## Text passage

The international governance of global catastrophic risks (GCRs) is fragmented and insufficient. This report provides an overview of the international governance arrangement for 8 different GCR hazards and two drivers. We find that there are clusters of dedicated regulation and action, including in nuclear warfare, climate change and pandemics, biological and chemical warfare. Despite these concentrations of governance their effectiveness if often questionable. For others, such as catastrophic uses of AI, asteroid impacts, solar geoengineering, unknown risks, super-volcanic eruptions, inequality and many areas of ecological collapse, the legal landscape is littered more with gaps than effective policy. We suggest the following steps to help advance the state of global GCR governance and fill the gaps:
- Work to identify instruments and policies that can address multiple risks and drivers in tandem;
- Closer research into the relationship between drivers and hazards to create a deeper understanding of our collective ‘civilizational boundaries’.

## Work to complete
For each statement below, answer yes or no according to the passage on governing global catastrophic risks, and quote the words from the passage that decide it. (a) The report covers eight GCR hazards and two drivers. (b) Asteroid impacts are among the areas with clusters of dedicated regulation. (c) The report suggests finding instruments that can handle several risks and drivers together.

Dataset entries:
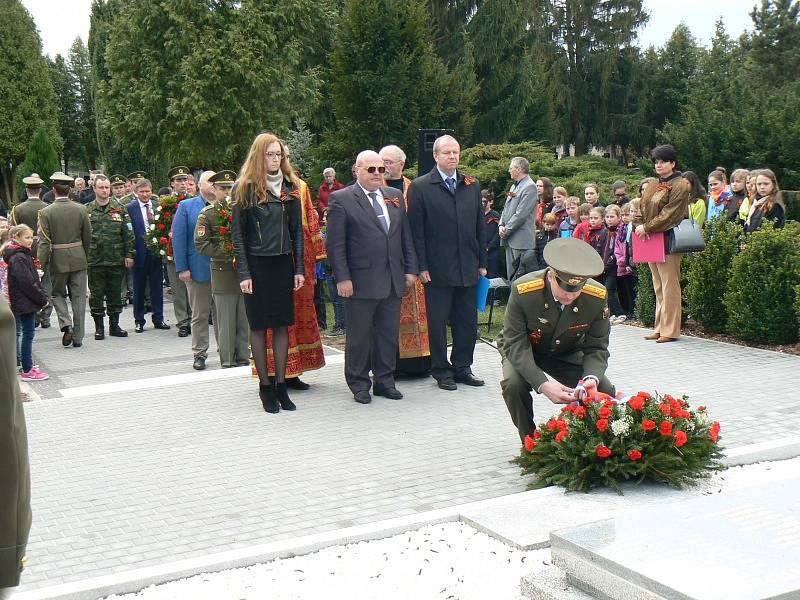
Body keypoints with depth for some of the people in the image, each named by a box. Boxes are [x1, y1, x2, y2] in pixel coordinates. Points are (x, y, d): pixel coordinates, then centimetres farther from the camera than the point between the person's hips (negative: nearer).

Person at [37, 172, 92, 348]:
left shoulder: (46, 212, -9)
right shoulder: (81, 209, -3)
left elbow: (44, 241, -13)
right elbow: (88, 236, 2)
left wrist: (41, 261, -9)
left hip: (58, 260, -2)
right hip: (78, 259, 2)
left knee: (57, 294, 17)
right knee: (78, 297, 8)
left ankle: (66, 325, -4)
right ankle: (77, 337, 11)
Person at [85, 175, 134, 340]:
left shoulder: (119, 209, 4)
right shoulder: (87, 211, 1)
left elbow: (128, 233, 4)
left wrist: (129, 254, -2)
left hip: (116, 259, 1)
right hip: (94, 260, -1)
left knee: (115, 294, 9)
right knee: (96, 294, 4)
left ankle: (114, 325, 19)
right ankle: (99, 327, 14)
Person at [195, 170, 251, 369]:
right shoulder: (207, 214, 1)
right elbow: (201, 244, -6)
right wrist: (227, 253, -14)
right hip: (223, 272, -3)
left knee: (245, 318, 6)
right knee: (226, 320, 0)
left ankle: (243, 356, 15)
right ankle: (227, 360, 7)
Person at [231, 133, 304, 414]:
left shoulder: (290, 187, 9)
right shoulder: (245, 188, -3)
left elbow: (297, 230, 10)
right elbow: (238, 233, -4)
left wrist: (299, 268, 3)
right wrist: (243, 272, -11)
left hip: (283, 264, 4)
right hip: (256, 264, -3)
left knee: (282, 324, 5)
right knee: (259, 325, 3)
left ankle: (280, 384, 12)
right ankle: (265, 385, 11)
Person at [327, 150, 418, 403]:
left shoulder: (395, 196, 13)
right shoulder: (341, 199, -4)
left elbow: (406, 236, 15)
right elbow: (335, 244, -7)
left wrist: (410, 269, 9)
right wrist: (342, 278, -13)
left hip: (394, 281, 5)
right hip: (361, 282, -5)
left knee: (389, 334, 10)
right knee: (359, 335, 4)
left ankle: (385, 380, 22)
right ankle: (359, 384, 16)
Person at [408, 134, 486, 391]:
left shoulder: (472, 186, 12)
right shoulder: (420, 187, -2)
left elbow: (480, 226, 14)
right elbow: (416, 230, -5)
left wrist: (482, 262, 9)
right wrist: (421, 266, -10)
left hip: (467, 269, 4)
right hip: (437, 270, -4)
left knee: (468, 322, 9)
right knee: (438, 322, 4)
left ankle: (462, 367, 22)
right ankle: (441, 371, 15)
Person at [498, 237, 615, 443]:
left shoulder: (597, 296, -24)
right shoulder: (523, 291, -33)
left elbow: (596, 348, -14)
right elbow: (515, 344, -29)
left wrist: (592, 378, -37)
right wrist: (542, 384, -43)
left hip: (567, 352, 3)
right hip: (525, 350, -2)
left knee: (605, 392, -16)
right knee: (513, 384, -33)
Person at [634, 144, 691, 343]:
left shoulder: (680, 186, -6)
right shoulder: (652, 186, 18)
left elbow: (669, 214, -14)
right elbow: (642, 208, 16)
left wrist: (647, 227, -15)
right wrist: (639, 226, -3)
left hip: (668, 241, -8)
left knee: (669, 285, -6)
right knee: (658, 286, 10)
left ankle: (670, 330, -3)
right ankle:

## Result of this task
(a) Yes: "This report provides an overview of the international governance arrangement for 8 different GCR hazards and two drivers."
(b) No: "For others, such as catastrophic uses of AI, asteroid impacts, solar geoengineering, unknown risks, super-volcanic eruptions, inequality and many areas of ecological collapse, the legal landscape is littered more with gaps than effective policy."
(c) Yes: "Work to identify instruments and policies that can address multiple risks and drivers in tandem"